6.2.2. Monitoring Crawl Status in the System#

The Crawl status of all configured AUs is available in the Archival Unit table

  1. In the top-right menu, click Daemon Status.

  2. Open the control in the middle of the screen that says Overview and select Archival Units:guilabel: from the drop down menu.

    • If prompted, enter your Username and Password again.

    • It will take a bit of time for the next screen to appear while the AU list is being built.

  3. The Archival Units screen lists statistics for each configured AU

  • the Last Successful Crawl column provides a timestamp of the most recent sucessful crawl.

  • the Last Crawl Start column provides a timestamp of the last attempted crawl.

  • the Last Crawl Result column provides the exit status of the last attempted crawl.

6.2.3. Causing an Archival Unit to Crawl#

Archival units (AUs) that have been added to the system for preservation crawl periodically, but you can cause an AU to crawl on demand:

  1. In the top-right menu, click Debug Panel.

  2. Select an AU in the AU Actions: select AU drop-down list.

  3. Click the Start Crawl button.

  4. If the AU has crawled recently, you will be prompted to confirm that you wish to override the usual recrawl interval by clicking on the Force Start Crawl button.

6.2.4. Crawl Status Screen#

To inspect the state of crawls, access the Crawl Status screen:

  1. In the top-right menu, click Daemon Status.

  2. In the center drop-down list, select Crawl Status.

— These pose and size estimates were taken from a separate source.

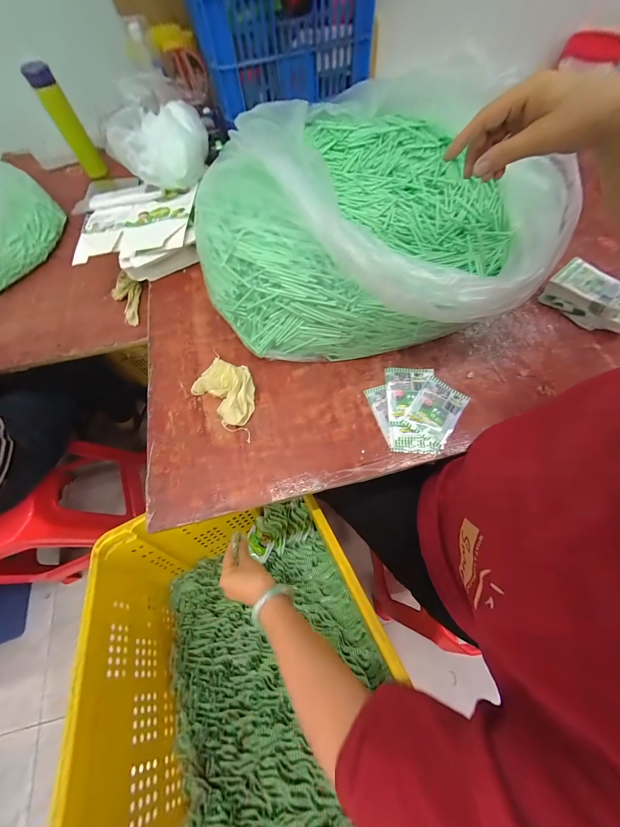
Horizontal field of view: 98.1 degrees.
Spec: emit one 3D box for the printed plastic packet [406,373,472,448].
[{"bbox_3d":[0.191,-0.007,0.405,0.068,0.005,0.094,33,71,15],"label":"printed plastic packet"}]

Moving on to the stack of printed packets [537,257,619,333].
[{"bbox_3d":[0.481,-0.196,0.457,0.143,0.044,0.083,41,73,17],"label":"stack of printed packets"}]

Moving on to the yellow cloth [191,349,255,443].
[{"bbox_3d":[-0.128,-0.037,0.422,0.135,0.026,0.087,40,73,17],"label":"yellow cloth"}]

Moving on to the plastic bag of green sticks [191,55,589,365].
[{"bbox_3d":[0.093,-0.333,0.445,0.507,0.172,0.459,1,66,2],"label":"plastic bag of green sticks"}]

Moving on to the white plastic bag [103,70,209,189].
[{"bbox_3d":[-0.300,-0.556,0.557,0.137,0.112,0.194,5,67,4],"label":"white plastic bag"}]

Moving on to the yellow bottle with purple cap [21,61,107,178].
[{"bbox_3d":[-0.645,-0.774,0.725,0.062,0.215,0.051,-35,70,-13],"label":"yellow bottle with purple cap"}]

Alternatively, in the center overview, click on the second line, which says "N active crawls".

6.2.4.1. Top-Level Crawl Information#

The top left of the Crawl Status table contains the number of active, successful or failed crawls, and a countdown until the next time the system will look at the AUs being preserved and pick some that are ready to crawl or recrawl.

6.2.4.2. Crawl Status Entry#

Each line in the Crawl Status table contains:

  • The name of the AU

  • The type of crawl

  • The start time of the crawl

  • The duration of a finished or in-progress crawl

  • The status of the crawl

  • The number of bytes fetched over the network as part of the crawl

  • The number of URLs fetched as part of the crawl

  • The number of URLs parsed for more links

  • The number of URLs remaining to be fetched as part of this crawl

  • The number of URLs encountered as part of this crawl but excluded from being fetched

  • The number of URLs fetched as part of the crawl, that received an HTTP Not Modified response

  • The number of URLs that caused errors as part of this crawl

  • The number of different content types encountered as part of the crawl

Most of these values can be clicked to see a list of the corresponding objects.